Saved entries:
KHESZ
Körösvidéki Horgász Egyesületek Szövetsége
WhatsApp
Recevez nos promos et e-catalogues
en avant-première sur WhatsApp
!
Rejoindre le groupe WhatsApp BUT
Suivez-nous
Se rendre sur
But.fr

...

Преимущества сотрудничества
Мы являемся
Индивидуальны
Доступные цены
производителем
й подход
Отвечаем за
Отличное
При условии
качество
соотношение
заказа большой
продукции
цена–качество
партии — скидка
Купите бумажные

• Task
Reproduce verbatim the lines starting at the one containing "Преимущества сотрудничества" and ending at the one containing "Купите бумажные", both ends included.

• Result
Преимущества сотрудничества
Мы являемся
Индивидуальны
Доступные цены
производителем
й подход
Отвечаем за
Отличное
При условии
качество
соотношение
заказа большой
продукции
цена–качество
партии — скидка
Купите бумажные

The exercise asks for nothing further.